Thursday, September 25, 2014

Chevron Seeking Buyer for Kapolei Oil Refinery in Hawaii

Chevron Seeking Buyer for Kapolei Oil Refinery in Hawaii
Chevron Corp. (CVX), the world’s third-largest oil producer by market value, is seeking a buyer for one of its smallest refineries, the Kapolei plant on the Hawaiian island of Oahu.
The sale of the the 54,000-barrel-a-day Kapolei complex is part of a larger plan to divest $10 billion worth of assets over the next three years. Closing the plant would leave Hawaii with a single 93,500-barrel-a-day refinery, which Par Petroleum Corp. (PARR) bought from Tesoro Corp. (TSO) last year.
Chevron shares were up $1.03, or 0.8 percent, at $125.17 at 2:42 p.m. New York time.
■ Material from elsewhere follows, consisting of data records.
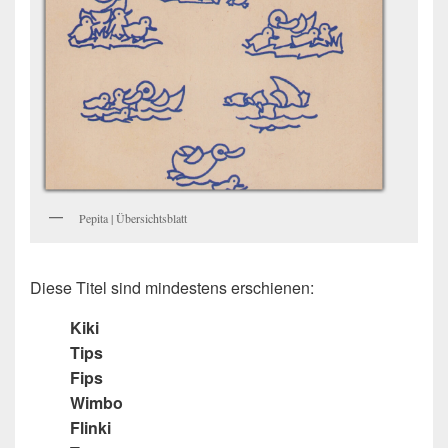
Pepita | Übersichtsblatt
Diese Titel sind mindestens erschienen:
Kiki
Tips
Fips
Wimbo
Flinki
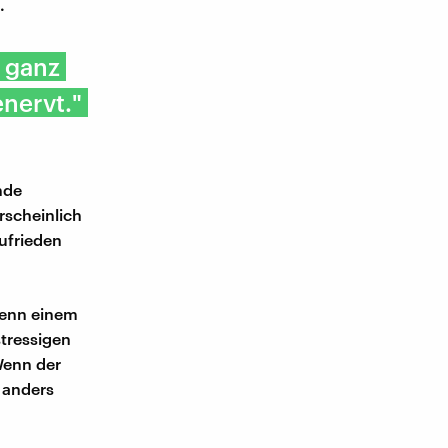
.
h ganz
nervt."
nde
rscheinlich
ufrieden
Wenn einem
stressigen
Wenn der
 anders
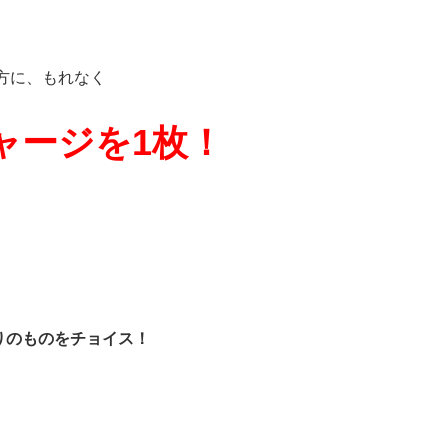
方に、もれなく
ャージを1枚！
りのものをチョイス！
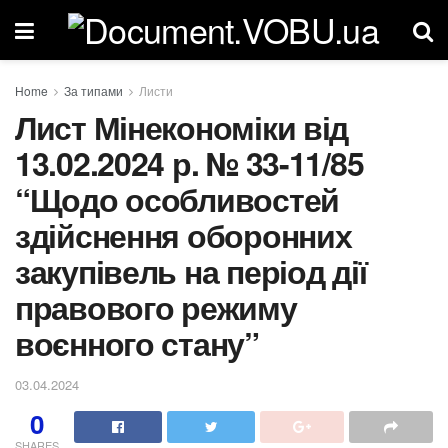
Home
За типами
Листи
Лист Мінекономіки від
13.02.2024 р. № 33-11/85
“Щодо особливостей
здійснення оборонних
закупівель на період дії
правового режиму
воєнного стану”
03.04.2024
0
SHARES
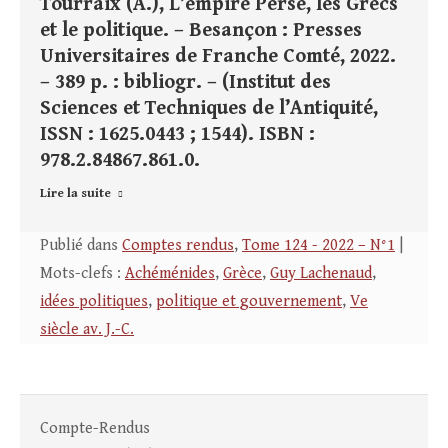
Tourraix (A.), L’empire Perse, les Grecs
et le politique. – Besançon : Presses
Universitaires de Franche Comté, 2022.
– 389 p. : bibliogr. – (Institut des
Sciences et Techniques de l’Antiquité,
ISSN : 1625.0443 ; 1544). ISBN :
978.2.84867.861.0.
Lire la suite
Publié dans
Comptes rendus
,
Tome 124 - 2022 – N°1
|
Mots-clefs :
Achéménides
,
Grèce
,
Guy Lachenaud
,
idées politiques
,
politique et gouvernement
,
Ve
siècle av. J.-C.
Compte-Rendus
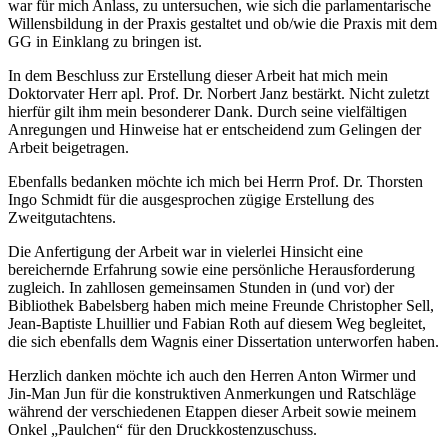
war für mich Anlass, zu untersuchen, wie sich die parlamentarische
Willensbildung in der Praxis gestaltet und ob/wie die Praxis mit dem
GG in Einklang zu bringen ist.
In dem Beschluss zur Erstellung dieser Arbeit hat mich mein
Doktorvater Herr apl. Prof. Dr. Norbert Janz bestärkt. Nicht zuletzt
hierfür gilt ihm mein besonderer Dank. Durch seine vielfältigen
Anregungen und Hinweise hat er entscheidend zum Gelingen der
Arbeit beigetragen.
Ebenfalls bedanken möchte ich mich bei Herrn Prof. Dr. Thorsten
Ingo Schmidt für die ausgesprochen zügige Erstellung des
Zweitgutachtens.
Die Anfertigung der Arbeit war in vielerlei Hinsicht eine
bereichernde Erfahrung sowie eine persönliche Herausforderung
zugleich. In zahllosen gemeinsamen Stunden in (und vor) der
Bibliothek Babelsberg haben mich meine Freunde Christopher Sell,
Jean-Baptiste Lhuillier und Fabian Roth auf diesem Weg begleitet,
die sich ebenfalls dem Wagnis einer Dissertation unterworfen haben.
Herzlich danken möchte ich auch den Herren Anton Wirmer und
Jin-Man Jun für die konstruktiven Anmerkungen und Ratschläge
während der verschiedenen Etappen dieser Arbeit sowie meinem
Onkel „Paulchen“ für den Druckkostenzuschuss.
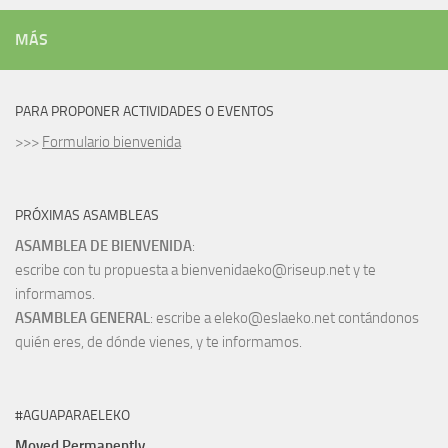
MÁS
PARA PROPONER ACTIVIDADES O EVENTOS
>>>
Formulario bienvenida
PRÓXIMAS ASAMBLEAS
ASAMBLEA DE BIENVENIDA
:
escribe con tu propuesta a bienvenidaeko@riseup.net y te
informamos.
ASAMBLEA GENERAL
: escribe a eleko@eslaeko.net contándonos
quién eres, de dónde vienes, y te informamos.
#AGUAPARAELEKO
Moved Permanently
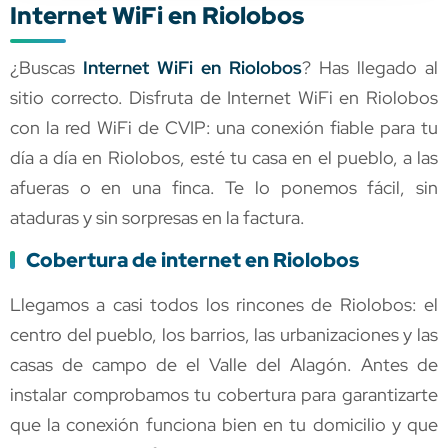
Internet WiFi en Riolobos
¿Buscas
Internet WiFi en Riolobos
? Has llegado al
sitio correcto. Disfruta de Internet WiFi en Riolobos
con la red WiFi de CVIP: una conexión fiable para tu
día a día en Riolobos, esté tu casa en el pueblo, a las
afueras o en una finca. Te lo ponemos fácil, sin
ataduras y sin sorpresas en la factura.
Cobertura de internet en Riolobos
Llegamos a casi todos los rincones de Riolobos: el
centro del pueblo, los barrios, las urbanizaciones y las
casas de campo de el Valle del Alagón. Antes de
instalar comprobamos tu cobertura para garantizarte
que la conexión funciona bien en tu domicilio y que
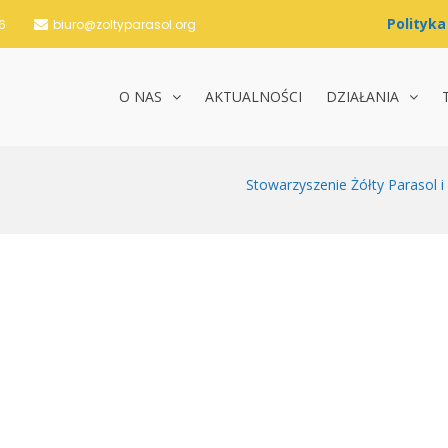
6
biuro@zoltyparasol.org
O NAS
AKTUALNOŚCI
DZIAŁANIA
nie Żółty Parasol i Partnerzy
Stowarzyszenie Żółty Parasol i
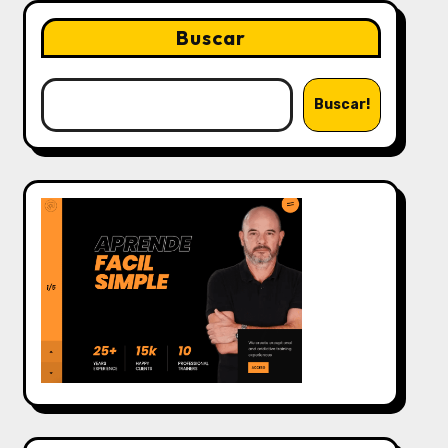
Buscar
Buscar!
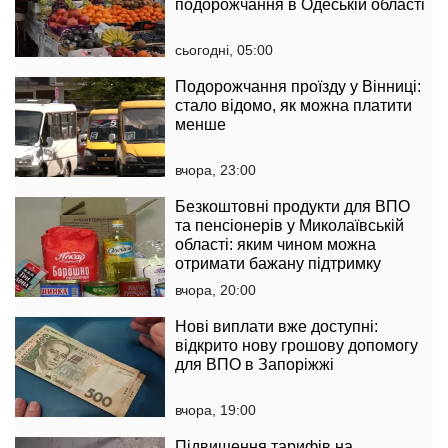
подорожчання в Одеській області
сьогодні, 05:00
Подорожчання проїзду у Вінниці:
стало відомо, як можна платити
менше
вчора, 23:00
Безкоштовні продукти для ВПО
та пенсіонерів у Миколаївській
області: яким чином можна
отримати бажану підтримку
вчора, 20:00
Нові виплати вже доступні:
відкрито нову грошову допомогу
для ВПО в Запоріжжі
вчора, 19:00
Підвищення тарифів на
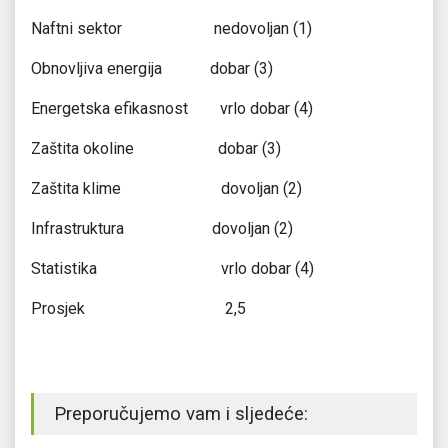
Naftni sektor nedovoljan (1)
Obnovljiva energija dobar (3)
Energetska efikasnost vrlo dobar (4)
Zaštita okoline dobar (3)
Zaštita klime dovoljan (2)
Infrastruktura dovoljan (2)
Statistika vrlo dobar (4)
Prosjek 2,5
Preporučujemo vam i sljedeće:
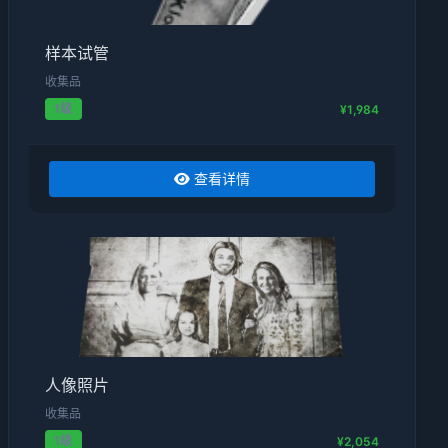
样本试管
收集品
1级
¥1,984
查看详情
人像照片
收集品
1级
¥2,054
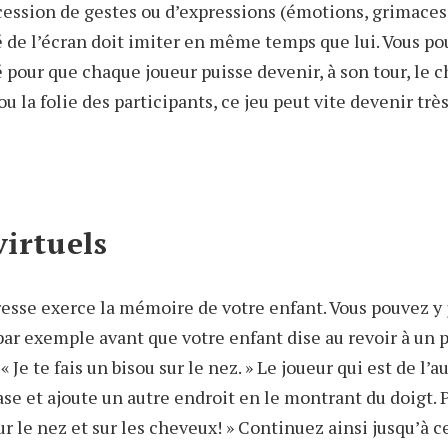
cession de gestes ou d’expressions (émotions, grimaces,
é de l’écran doit imiter en même temps que lui. Vous pou
pour que chaque joueur puisse devenir, à son tour, le c
u la folie des participants, ce jeu peut vite devenir trè
virtuels
esse exerce la mémoire de votre enfant. Vous pouvez y j
par exemple avant que votre enfant dise au revoir à un 
Je te fais un bisou sur le nez. » Le joueur qui est de l’a
ase et ajoute un autre endroit en le montrant du doigt. 
sur le nez et sur les cheveux! » Continuez ainsi jusqu’à c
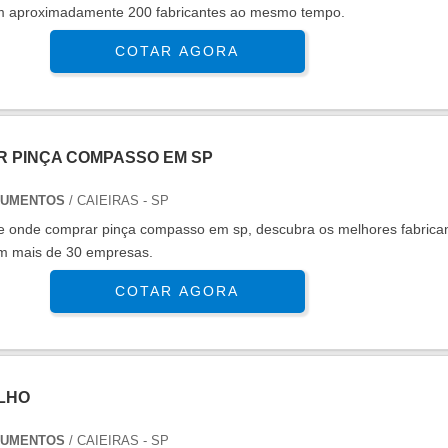
om aproximadamente 200 fabricantes ao mesmo tempo.
COTAR AGORA
 PINÇA COMPASSO EM SP
RUMENTOS
/ CAIEIRAS - SP
 onde comprar pinça compasso em sp, descubra os melhores fabrican
m mais de 30 empresas.
COTAR AGORA
LHO
RUMENTOS
/ CAIEIRAS - SP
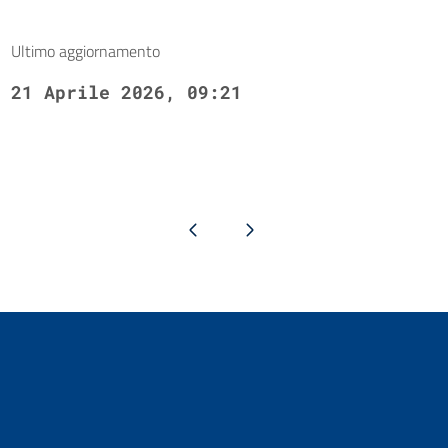
Ultimo aggiornamento
21 Aprile 2026, 09:21
Pagina precedente
Pagina successiva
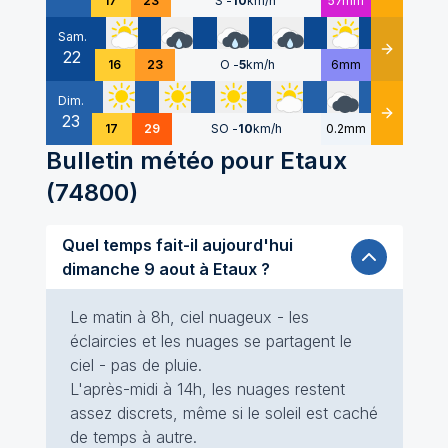
17
23
S
-
10
km/h
57mm
Sam.
22
Détails
16
23
O
-
5
km/h
6mm
Dim.
23
Détails
17
29
SO
-
10
km/h
0.2mm
Bulletin météo pour
Etaux
(
74800
)
Quel temps fait-il aujourd'hui
dimanche 9 aout à Etaux ?
Le matin à 8h, ciel nuageux - les
éclaircies et les nuages se partagent le
ciel - pas de pluie.
L'après-midi à 14h, les nuages restent
assez discrets, même si le soleil est caché
de temps à autre.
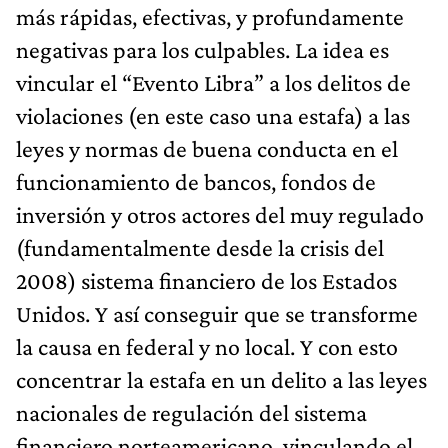
más rápidas, efectivas, y profundamente
negativas para los culpables. La idea es
vincular el “Evento Libra” a los delitos de
violaciones (en este caso una estafa) a las
leyes y normas de buena conducta en el
funcionamiento de bancos, fondos de
inversión y otros actores del muy regulado
(fundamentalmente desde la crisis del
2008) sistema financiero de los Estados
Unidos. Y así conseguir que se transforme
la causa en federal y no local. Y con esto
concentrar la estafa en un delito a las leyes
nacionales de regulación del sistema
financiero norteamericano, vinculando el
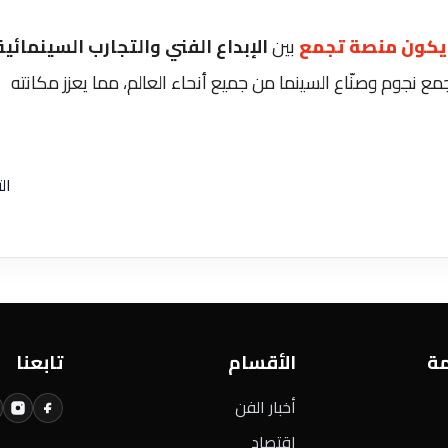
 يكون منصة تجمع
بين
الإبداع الفني والتجارب السينمائية
ع نجوم وصنّاع السينما من جميع أنحاء العالم، مما يعزز مكانته
ال
مة
الأقسام
تابعنا
أخبار الفن
اقتصاد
Par Petroleum Corp., which operates the only other plant in Hawaii, gained 6 percent to $16.58.
Chevron “has decided to engage an investment banking firm to identify potential parties interested in the purchase of our assets in Hawaii,” Braden Reddall, a spokesman at Chevron’s headquarters in San Ramon, California, said by telephone late yesterday. “No decision has been made at this time other than to determine the level of interest of potential buyers.”
Deutsche Bank has been hired by Chevron, two people with direct knowledge of the situation said, while asking not to be identified because the information isn’t public.
Al Chee, a Chevron spokesman at the refinery, declined by telephone to comment. Ari Cohen, a spokesman for Deutsche Bank in New York, declined by e-mail to comment.

Fourth-Smallest

Chevron previously considered turning the Kapolei complex into a terminal. After a review three years ago, the company decided to continue to run it as a refinery. It’s Chevron’s fourth-smallest by capacity, data compiled by Bloomberg show.
Selling the refinery in 2011 was “not as competitive” as improving its value, Michael Wirth, Chevron’s executive vice president of downstream and chemicals, said in a conference call with analysts at the time of the review.
“Everybody realizes that’s a small refinery,” he said. “It’s not an especially complex refinery. It’s got a somewhat isolated and finite market. And so we’re really in the space of optimizing every dimension of performance there.”
The refinery ran 39,000 barrels a day in 2013, down from 46,000 in 2012, the company said in its 10-K annual report. Last year, the plant imported 87 percent of its oil from Indonesia, Thailand and Vietnam, Energy Information Administration data show.
Earlier this month, Chevron extended a supply contract with Hawaiian Electric Co. Inc. for low-sulfur fuel. Meanwhile, Par Petroleum said it was losing its contracts with the utility in December and was “aggressively pursuing other outlets.”
Exxon Mobil Corp. and Royal Dutch Shell Plc are the two largest oil producers.